WARNING: Node state is inconsistent: node 2 failed to load cache from /home/lps/.julia/lib/v0.6/PyCall.ji. Got:
WARNING: can only precompile from node 1
WARNING: Node state is inconsistent: node 8 failed to load cache from /home/lps/.julia/lib/v0.6/PyCall.ji. Got:
WARNING: can only precompile from node 1
WARNING: Node state is inconsistent: node 4 failed to load cache from /home/lps/.julia/lib/v0.6/PyCall.ji. Got:
WARNING: can only precompile from node 1
WARNING: Node state is inconsistent: node 9 failed to load cache from /home/lps/.julia/lib/v0.6/PyCall.ji. Got:
WARNING: can only precompile from node 1
WARNING: Node state is inconsistent: node 7 failed to load cache from /home/lps/.julia/lib/v0.6/PyCall.ji. Got:
WARNING: can only precompile from node 1
WARNING: Node state is inconsistent: node 5 failed to load cache from /home/lps/.julia/lib/v0.6/PyCall.ji. Got:
WARNING: can only precompile from node 1
WARNING: Node state is inconsistent: node 6 failed to load cache from /home/lps/.julia/lib/v0.6/PyCall.ji. Got:
WARNING: can only precompile from node 1
WARNING: Node state is inconsistent: node 3 failed to load cache from /home/lps/.julia/lib/v0.6/PyCall.ji. Got:
WARNING: can only precompile from node 1
ERROR: LoadError: On worker 2:
can only precompile from node 1

That format worked on Julia 0.6.0 but when I installed Julia on this computer it installed the 0.6.2, and by what I have seen it affects this syntax.

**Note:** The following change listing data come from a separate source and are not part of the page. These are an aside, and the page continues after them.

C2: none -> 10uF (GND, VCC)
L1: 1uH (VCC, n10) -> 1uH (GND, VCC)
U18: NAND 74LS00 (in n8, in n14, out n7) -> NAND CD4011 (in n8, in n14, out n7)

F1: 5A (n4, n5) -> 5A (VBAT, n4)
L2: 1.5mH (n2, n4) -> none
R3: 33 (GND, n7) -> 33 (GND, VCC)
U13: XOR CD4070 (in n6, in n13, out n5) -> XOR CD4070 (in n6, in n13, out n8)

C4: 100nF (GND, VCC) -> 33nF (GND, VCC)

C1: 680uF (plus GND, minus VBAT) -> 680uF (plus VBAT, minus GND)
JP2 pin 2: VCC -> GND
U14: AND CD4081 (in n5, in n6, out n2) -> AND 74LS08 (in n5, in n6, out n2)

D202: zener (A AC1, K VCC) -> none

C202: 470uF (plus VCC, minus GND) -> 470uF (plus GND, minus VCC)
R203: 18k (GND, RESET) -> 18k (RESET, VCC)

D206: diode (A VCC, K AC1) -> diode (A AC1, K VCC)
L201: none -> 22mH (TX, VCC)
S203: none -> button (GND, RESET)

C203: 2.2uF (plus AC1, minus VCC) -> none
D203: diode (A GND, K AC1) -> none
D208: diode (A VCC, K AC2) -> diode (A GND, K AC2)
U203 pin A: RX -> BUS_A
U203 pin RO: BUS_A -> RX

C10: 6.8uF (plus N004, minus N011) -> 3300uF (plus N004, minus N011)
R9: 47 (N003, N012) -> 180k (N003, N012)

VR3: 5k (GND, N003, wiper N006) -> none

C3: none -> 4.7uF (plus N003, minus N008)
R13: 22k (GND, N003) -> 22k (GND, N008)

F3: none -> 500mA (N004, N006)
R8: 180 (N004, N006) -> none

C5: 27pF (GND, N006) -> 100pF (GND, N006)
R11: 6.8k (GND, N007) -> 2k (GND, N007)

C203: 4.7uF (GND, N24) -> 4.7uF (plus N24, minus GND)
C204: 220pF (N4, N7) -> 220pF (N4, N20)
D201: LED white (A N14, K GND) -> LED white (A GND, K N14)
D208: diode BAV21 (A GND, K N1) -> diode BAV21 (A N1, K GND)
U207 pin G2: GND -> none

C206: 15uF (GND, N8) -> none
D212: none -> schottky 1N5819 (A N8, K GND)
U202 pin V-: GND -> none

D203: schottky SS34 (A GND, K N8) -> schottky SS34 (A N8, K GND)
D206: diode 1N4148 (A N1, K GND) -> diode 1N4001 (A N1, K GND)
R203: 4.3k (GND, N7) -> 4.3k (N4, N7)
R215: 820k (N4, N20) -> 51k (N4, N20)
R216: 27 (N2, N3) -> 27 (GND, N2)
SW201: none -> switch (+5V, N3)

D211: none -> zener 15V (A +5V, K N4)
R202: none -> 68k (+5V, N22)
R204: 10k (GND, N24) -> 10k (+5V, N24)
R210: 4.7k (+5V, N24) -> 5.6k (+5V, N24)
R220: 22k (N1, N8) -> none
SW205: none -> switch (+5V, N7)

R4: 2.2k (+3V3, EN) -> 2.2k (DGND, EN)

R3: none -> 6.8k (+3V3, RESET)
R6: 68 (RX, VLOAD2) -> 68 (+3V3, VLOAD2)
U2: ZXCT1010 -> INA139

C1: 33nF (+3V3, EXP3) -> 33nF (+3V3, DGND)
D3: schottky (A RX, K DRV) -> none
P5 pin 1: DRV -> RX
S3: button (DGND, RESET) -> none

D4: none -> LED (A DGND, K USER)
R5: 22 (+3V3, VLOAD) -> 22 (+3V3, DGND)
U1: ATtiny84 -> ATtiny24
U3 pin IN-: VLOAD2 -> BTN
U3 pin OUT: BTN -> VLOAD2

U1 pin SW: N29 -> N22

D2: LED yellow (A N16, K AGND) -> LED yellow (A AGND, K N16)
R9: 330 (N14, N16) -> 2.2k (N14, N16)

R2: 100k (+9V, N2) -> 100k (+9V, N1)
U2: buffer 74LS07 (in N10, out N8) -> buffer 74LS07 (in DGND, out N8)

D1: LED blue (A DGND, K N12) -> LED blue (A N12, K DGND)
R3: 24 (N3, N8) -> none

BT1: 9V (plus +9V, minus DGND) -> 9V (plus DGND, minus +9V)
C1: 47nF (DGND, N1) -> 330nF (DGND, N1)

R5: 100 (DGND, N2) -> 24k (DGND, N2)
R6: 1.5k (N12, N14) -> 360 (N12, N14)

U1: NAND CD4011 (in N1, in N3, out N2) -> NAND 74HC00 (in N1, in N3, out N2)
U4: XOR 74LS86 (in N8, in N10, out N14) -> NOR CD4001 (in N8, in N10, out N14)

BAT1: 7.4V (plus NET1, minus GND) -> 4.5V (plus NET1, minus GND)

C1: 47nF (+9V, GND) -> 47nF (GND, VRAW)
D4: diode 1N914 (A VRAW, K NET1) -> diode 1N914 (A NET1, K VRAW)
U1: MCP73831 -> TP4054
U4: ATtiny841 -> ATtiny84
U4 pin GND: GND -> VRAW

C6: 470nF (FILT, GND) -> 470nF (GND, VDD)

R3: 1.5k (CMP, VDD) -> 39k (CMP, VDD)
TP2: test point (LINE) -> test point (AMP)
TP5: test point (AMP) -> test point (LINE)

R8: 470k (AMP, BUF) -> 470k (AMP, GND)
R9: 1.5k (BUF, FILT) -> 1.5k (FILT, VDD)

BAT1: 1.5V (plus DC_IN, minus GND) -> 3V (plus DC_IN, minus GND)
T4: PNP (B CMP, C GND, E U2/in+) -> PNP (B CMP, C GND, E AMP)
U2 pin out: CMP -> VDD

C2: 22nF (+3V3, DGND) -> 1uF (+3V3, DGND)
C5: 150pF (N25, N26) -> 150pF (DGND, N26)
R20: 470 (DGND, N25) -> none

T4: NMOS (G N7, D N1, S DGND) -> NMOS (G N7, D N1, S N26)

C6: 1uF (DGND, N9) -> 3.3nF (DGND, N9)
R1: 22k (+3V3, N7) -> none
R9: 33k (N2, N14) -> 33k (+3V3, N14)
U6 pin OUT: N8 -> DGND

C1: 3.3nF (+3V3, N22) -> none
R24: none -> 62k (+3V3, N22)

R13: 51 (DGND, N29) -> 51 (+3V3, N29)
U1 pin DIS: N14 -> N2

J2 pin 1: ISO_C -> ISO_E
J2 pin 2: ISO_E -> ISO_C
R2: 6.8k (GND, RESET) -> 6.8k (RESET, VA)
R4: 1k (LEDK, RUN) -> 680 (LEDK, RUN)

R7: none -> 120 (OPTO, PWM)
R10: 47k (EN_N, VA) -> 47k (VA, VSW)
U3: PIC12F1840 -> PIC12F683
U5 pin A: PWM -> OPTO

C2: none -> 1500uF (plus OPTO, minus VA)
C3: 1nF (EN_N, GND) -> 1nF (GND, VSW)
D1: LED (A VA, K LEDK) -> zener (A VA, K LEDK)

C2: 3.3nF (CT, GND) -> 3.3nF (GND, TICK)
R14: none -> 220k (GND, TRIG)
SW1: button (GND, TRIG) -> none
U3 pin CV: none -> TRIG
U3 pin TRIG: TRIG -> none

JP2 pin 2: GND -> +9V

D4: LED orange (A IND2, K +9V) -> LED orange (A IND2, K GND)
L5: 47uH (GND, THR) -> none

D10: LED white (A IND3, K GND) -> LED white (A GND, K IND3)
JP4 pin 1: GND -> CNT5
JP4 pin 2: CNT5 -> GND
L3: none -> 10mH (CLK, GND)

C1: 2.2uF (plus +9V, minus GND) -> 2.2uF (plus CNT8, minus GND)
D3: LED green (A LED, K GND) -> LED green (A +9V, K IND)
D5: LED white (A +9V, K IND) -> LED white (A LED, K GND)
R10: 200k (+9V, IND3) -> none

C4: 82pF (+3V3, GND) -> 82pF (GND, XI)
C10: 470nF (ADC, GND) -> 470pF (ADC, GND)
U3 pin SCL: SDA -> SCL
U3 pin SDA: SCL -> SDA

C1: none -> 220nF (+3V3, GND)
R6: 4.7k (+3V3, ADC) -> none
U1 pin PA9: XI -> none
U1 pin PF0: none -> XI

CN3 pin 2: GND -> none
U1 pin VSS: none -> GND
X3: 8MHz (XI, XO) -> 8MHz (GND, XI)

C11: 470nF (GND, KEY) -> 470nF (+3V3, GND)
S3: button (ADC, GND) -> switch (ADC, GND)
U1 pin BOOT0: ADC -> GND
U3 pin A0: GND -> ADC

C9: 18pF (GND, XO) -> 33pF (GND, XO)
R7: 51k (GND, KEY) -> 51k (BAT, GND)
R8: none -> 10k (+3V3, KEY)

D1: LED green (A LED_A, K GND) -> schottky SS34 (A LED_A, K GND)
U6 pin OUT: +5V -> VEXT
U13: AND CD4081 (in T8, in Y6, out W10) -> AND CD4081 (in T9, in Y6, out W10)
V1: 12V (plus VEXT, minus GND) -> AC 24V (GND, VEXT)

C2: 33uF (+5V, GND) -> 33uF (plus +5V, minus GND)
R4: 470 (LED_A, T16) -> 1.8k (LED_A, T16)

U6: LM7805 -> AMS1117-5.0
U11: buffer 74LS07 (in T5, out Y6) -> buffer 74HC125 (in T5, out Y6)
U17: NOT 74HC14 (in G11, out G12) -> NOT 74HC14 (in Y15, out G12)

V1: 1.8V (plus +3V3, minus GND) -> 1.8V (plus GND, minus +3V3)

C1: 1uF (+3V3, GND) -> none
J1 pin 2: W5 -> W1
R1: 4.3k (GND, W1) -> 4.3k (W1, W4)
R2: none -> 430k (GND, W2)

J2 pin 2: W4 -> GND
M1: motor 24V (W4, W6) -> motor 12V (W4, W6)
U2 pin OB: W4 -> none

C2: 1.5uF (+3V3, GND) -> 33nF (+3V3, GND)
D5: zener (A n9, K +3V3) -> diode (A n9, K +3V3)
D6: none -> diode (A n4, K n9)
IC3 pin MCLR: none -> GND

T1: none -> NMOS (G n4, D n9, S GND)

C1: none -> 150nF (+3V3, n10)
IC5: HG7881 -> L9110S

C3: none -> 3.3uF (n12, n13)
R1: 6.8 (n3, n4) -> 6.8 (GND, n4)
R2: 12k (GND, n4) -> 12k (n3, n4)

It works fine for me in 0.6.2.

I’m not sure what kind of cluster system you have, but maybe you didn’t upgrade all the nodes to 0.6.2? You’d certainly get this kind of problem if you run 0.6.0 on some of the nodes and 0.6.2 on others.

I am testing using 2 nodes that i was sure that were installed with Julia 0.6.2

It seems to me that you may need to do run „using PyCall“ (using a single thread) on each machine. This will preconpile and create the *.ji file which each node will be looking for.
Once you have done this, try your code again.

How am I supposed to do that? using @everywhere? Opening a terminal on the machine and running it?

Normally I thought that the .ji file is read only on the master node, and the serialized data is sent over the network to the worker nodes. (So the worker nodes do not even need access to the file system.)

You could certainly try logging into each node and doing Pkg.update(); using PyCall from a single julia process, but I didn’t think it should be necessary? Wouldn’t hurt to try this as a debugging step, however … you might see that there is some error on one of the nodes.